It’s time for Taliban leaders to walk the talk. Mere assurances and pledges are not enough
Syed Khalid Husain | Clarion India
SHORTLY after taking control of Kabul one month ago, the Taliban had declared general amnesty for the Afghans, including those who had fought against them, and urged government officials to return to work.
After routing government forces and taking over the Afghan capital to end two decades of war against the Americans, the Taliban had said they sought no revenge and everyone was forgiven. All Afghans should feel safe under their Islamic Emirate, they had declared, adding that no one would be harmed and nobody would go to their doors to ask why they had helped the US and Western-backed government.
They had also assured women that they would not face any threats and promised to honour their rights within the norms of Shariah (Islamic law). A Taliban-aligned scholar had even advised female hospital staff to continue their work.
The Taliban leaders have also repeatedly vowed media freedom. They have said private media should “remain independent” but that journalists “should not work against national values”. Female journalists returned to the screen the day after Kabul’s fall, with a woman reporter even interviewing a Taliban official on live television.
However, despite the Taliban’s repeated pledges of general amnesty and assurance of safety for the Afghan people, Afghanistan has seen a sharp increase in violence against journalists and women activists. Since the Taliban returned to power, dozens of reporters and women social activists have been either mercilessly beaten or killed by the Taliban, Afghan media has reported.
The Taliban recently detained and flogged journalists covering events, including demonstrations by women, in various cities. The group has also carried out door-to-door searches, killing opponents.
Kabul-based Etilaat Roz (Information Daily) newspaper said last week five of its reporters had been detained by the Taliban while covering a women’s protest. Two of the reporters said the Taliban had detained and beat them badly after which they were hospitalised. Neamat Naqdi and his colleague reporter Taqi Daryabi were assigned to cover a protest in front of a police station in Kabul by women demanding the right to work and education. Photographs of the duo showed them with welts and bruises.
Some reporters in the provinces said the Taliban had imposed limitations on them.
Taliban leaders, however, acknowledged the treatment of reporters but said they would try to prevent such incidents in the future. Anaamullah Samangani, a member of the Taliban’s Cultural Commission, said: “We are regretful of the reporters becoming victims over the past few days. We tried to address their challenges. If they were transferred to a safe place by the Mujahideen, which was interpreted as being detained, we will also work on this and try to see if they are treated properly.”

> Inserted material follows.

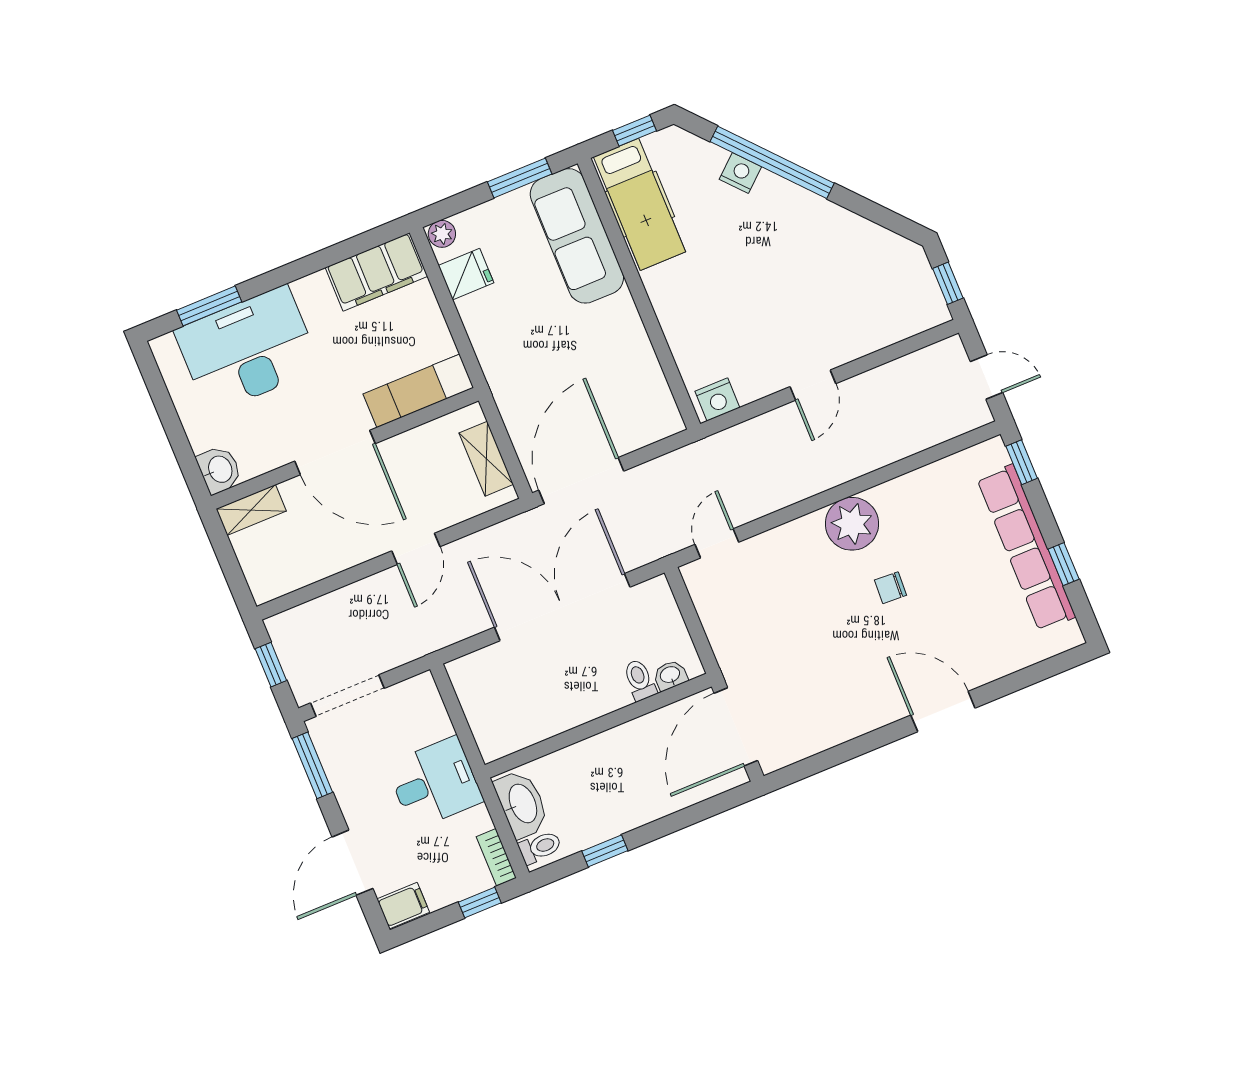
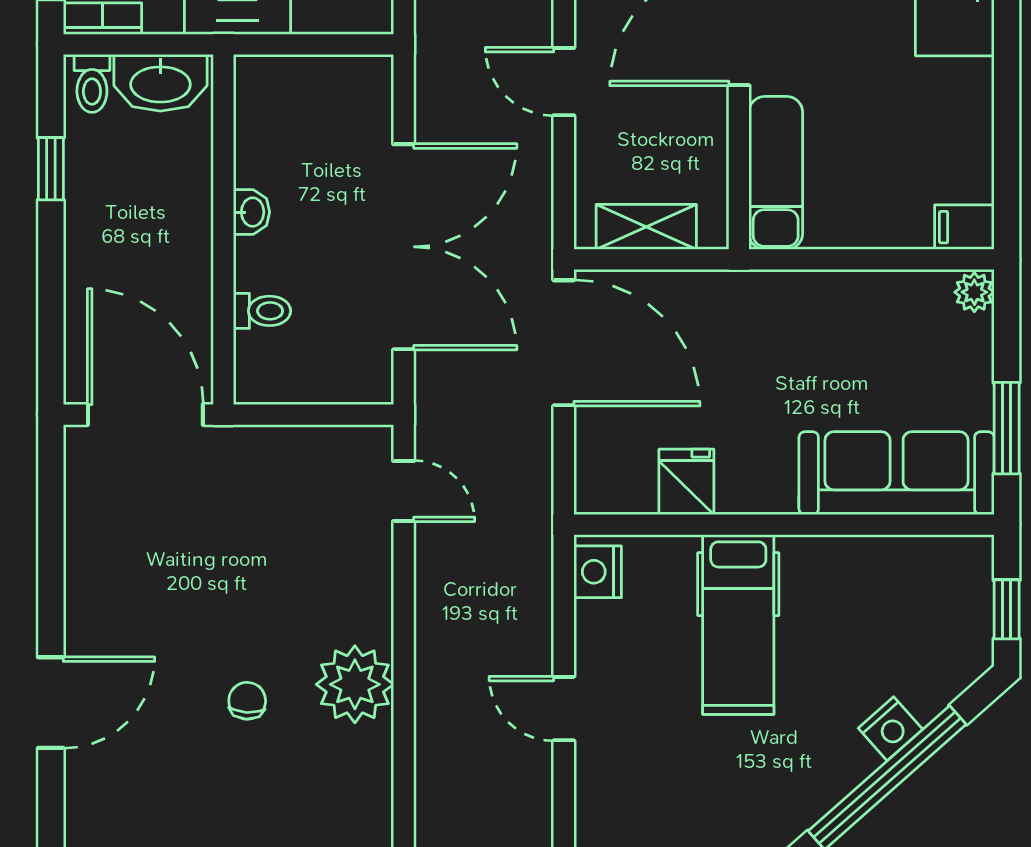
hospital bed: (640, 204) -> (738, 625), moved, turned -90
filing cabinet: (376, 272) -> (964, 227), width x0.33, depth x0.86
fridge: (466, 274) -> (686, 482), moved, turned 180
washbasin: (670, 675) -> (252, 212), moved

A TV broadcaster said she was hiding at a relative’s house, too frightened to return home much less go to work. She said she and other women do not believe the Taliban have changed their ways. German public broadcaster Deutsche Welle (DW) said last month the Taliban had shot and killed a relative of a DW journalist while hunting for him and raided the homes of at least three other DW journalists.
Organisations supporting and defending journalists inside and outside Afghanistan have voiced their concern over the dangerous situation faced by the media people in Afghanistan and called for the end of violence against reporters.
Meanwhile, new government restrictions and economic problems have forced the closure of more than 150 media outlets in almost two dozen of Afghanistan’s 34 provinces since the fall of the former government on August 15. These outlets include radio, print and TV channels.
Last Sunday (September 12), a civil society activist and the head of a charity in southern Kandahar province claimed that an armed group related to the Taliban had entered her house and beat some of her family members the previous night. She added that she had never worked with the government before. A man in Kabul also claimed that his wife was recently killed in a Taliban shooting.
But Samangani said investigations into the incident in Kabul have begun. “We have some information on the incident. We started an investigation. We will find who killed the woman,” he said.
The organisations supporting free media in Afghanistan say economic problems are serious, and operating under restrictions creates big challenges for the media. The Taliban, however, have said they would try to create a safe environment for the media and journalists to continue their jobs.
The Taliban have repeatedly sought to reassure Afghans and foreign countries that they will not return to the brutality of their last reign two decades ago.
The Taliban Head of State, Mullah Mohammad Hassan Akhund, has asked the Taliban to not offend the people. Khalil Ur-Rahman Haqqani, a leading Taliban figure in charge of security for Kabul, has said the Taliban are working to restore order and safety to a nation that has seen more than four decades of war. “If we can defeat superpowers, surely we can provide safety to the Afghan people,” said Mr Haqqani, who is also a veteran of the Afghan-Soviet war. “Our hostility was with the occupation. There was a superpower that came from the outside to divide us. They forced a war upon us. We have no hostility with anyone, we are all Afghans.”
But it’s time for Taliban leaders to walk the talk. Mere assurances and pledges are not enough to halt attacks on journalists and others by the Taliban or their fringe groups. If they don’t want their reputation to be damaged again like 20 years ago, Taliban leaders must act decisively to protect journalists and others, and allow media houses to work independently within the framework of the new government’s rules and regulations.